O início do mês de julho trouxe uma boa notícia para os agricultores brasileiros: uma empresa que desenvolve biotecnologia para combater pragas na lavoura anunciou um novo produto microbiológico à base de bacilos vivos (Bacillus thuringiensis – Bt) da variedade kurstaki.
O novo bioinseticida pode ser aplicado em conjunto com fertilizantes e, segundo seus desenvolvedores, pode auxiliar diversas culturas, pois seus agentes ativos combatem não somente a Helicoverpa zea e a Helicoverpa armigera, responsáveis por prejuízos nas lavouras de soja, milho e tomate, mas também a lagarta dos eucaliptos (Thyrinteina arnobia), o Bicho furão (Ecdytolopha aurantiana) que ataca os cítricos e as Traças das crucíferas (Plutella xylostella) no repolho.
No MAPA – o novo produto está registrado com a matrículo 39517 e é apresentado como eficiente para o controle de lagartas dentro de um programa de MIP (Manejo Integrado de Pragas).

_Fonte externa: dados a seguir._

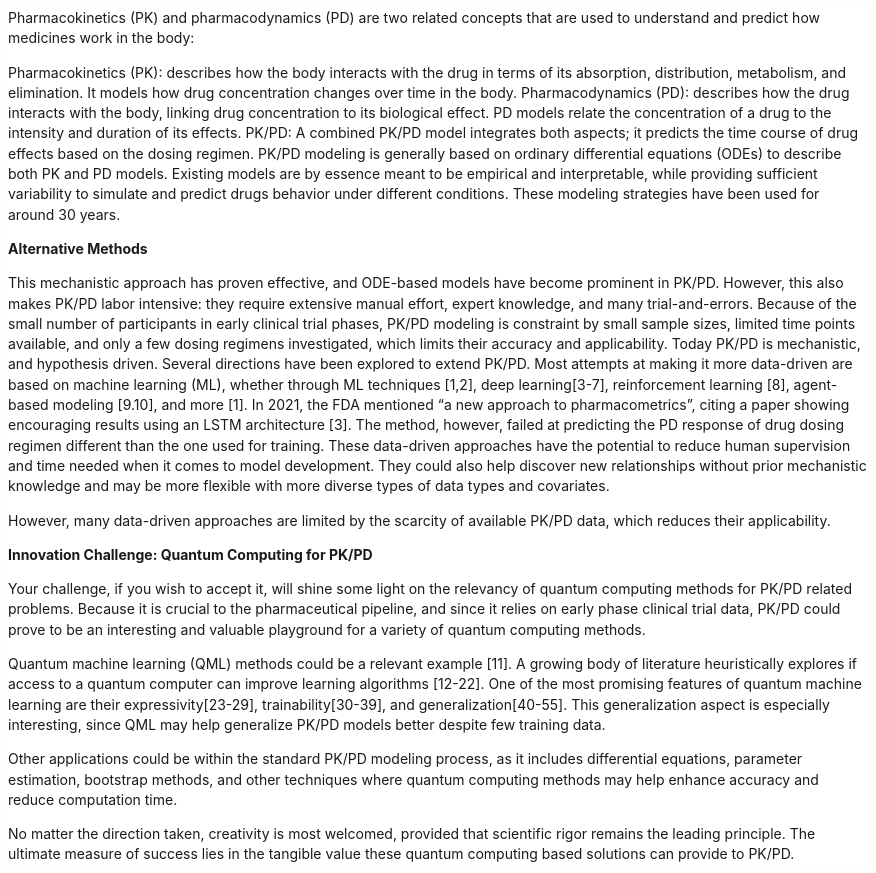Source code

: Pharmacokinetics (PK) and pharmacodynamics (PD) are two related concepts that are used to understand and predict how medicines work in the body:

Pharmacokinetics (PK): describes how the body interacts with the drug in terms of its absorption, distribution, metabolism, and elimination. It models how drug concentration changes over time in the body.
Pharmacodynamics (PD): describes how the drug interacts with the body, linking drug concentration to its biological effect. PD models relate the concentration of a drug to the intensity and duration of its effects.
PK/PD: A combined PK/PD model integrates both aspects; it predicts the time course of drug effects based on the dosing regimen.
PK/PD modeling is generally based on ordinary differential equations (ODEs) to describe both PK and PD models. Existing models are by essence meant to be empirical and interpretable, while providing sufficient variability to simulate and predict drugs behavior under different conditions. These modeling strategies have been used for around 30 years.

**Alternative Methods**

This mechanistic approach has proven effective, and ODE-based models have become prominent in PK/PD. However, this also makes PK/PD labor intensive: they require extensive manual effort, expert knowledge, and many trial-and-errors. Because of the small number of participants in early clinical trial phases, PK/PD modeling is constraint by small sample sizes, limited time points available, and only a few dosing regimens investigated, which limits their accuracy and applicability. Today PK/PD is mechanistic, and hypothesis driven. Several directions have been explored to extend PK/PD. Most attempts at making it more data-driven are based on machine learning (ML), whether through ML techniques [1,2], deep learning[3-7], reinforcement learning [8], agent-based modeling [9.10], and more [1]. In 2021, the FDA mentioned “a new approach to pharmacometrics”, citing a paper showing encouraging results using an LSTM architecture [3]. The method, however, failed at predicting the PD response of drug dosing regimen different than the one used for training. These data-driven approaches have the potential to reduce human supervision and time needed when it comes to model development. They could also help discover new relationships without prior mechanistic knowledge and may be more flexible with more diverse types of data types and covariates.

However, many data-driven approaches are limited by the scarcity of available PK/PD data, which reduces their applicability.


**Innovation Challenge: Quantum Computing for PK/PD**

Your challenge, if you wish to accept it, will shine some light on the relevancy of quantum computing methods for PK/PD related problems. Because it is crucial to the pharmaceutical pipeline, and since it relies on early phase clinical trial data, PK/PD could prove to be an interesting and valuable playground for a variety of quantum computing methods.

Quantum machine learning (QML) methods could be a relevant example [11]. A growing body of literature heuristically explores if access to a quantum computer can improve learning algorithms [12-22]. One of the most promising features of quantum machine learning are their expressivity[23-29], trainability[30-39], and generalization[40-55]. This generalization aspect is especially interesting, since QML may help generalize PK/PD models better despite few training data.

Other applications could be within the standard PK/PD modeling process, as it includes differential equations, parameter estimation, bootstrap methods, and other techniques where quantum computing methods may help enhance accuracy and reduce computation time.

No matter the direction taken, creativity is most welcomed, provided that scientific rigor remains the leading principle. The ultimate measure of success lies in the tangible value these quantum computing based solutions can provide to PK/PD.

O bioinseticida aparece como uma possível resposta a um desafio que surgiu no início deste ano, descoberto por pesquisadores australianos: um híbrido de lagarta nascido do cruzamento da Helicoverpa armigera com a Helicoverpa zea, mais resistente a todos os inseticidas conhecidos no mercado mundial, conforme noticiado pelo CenárioMT.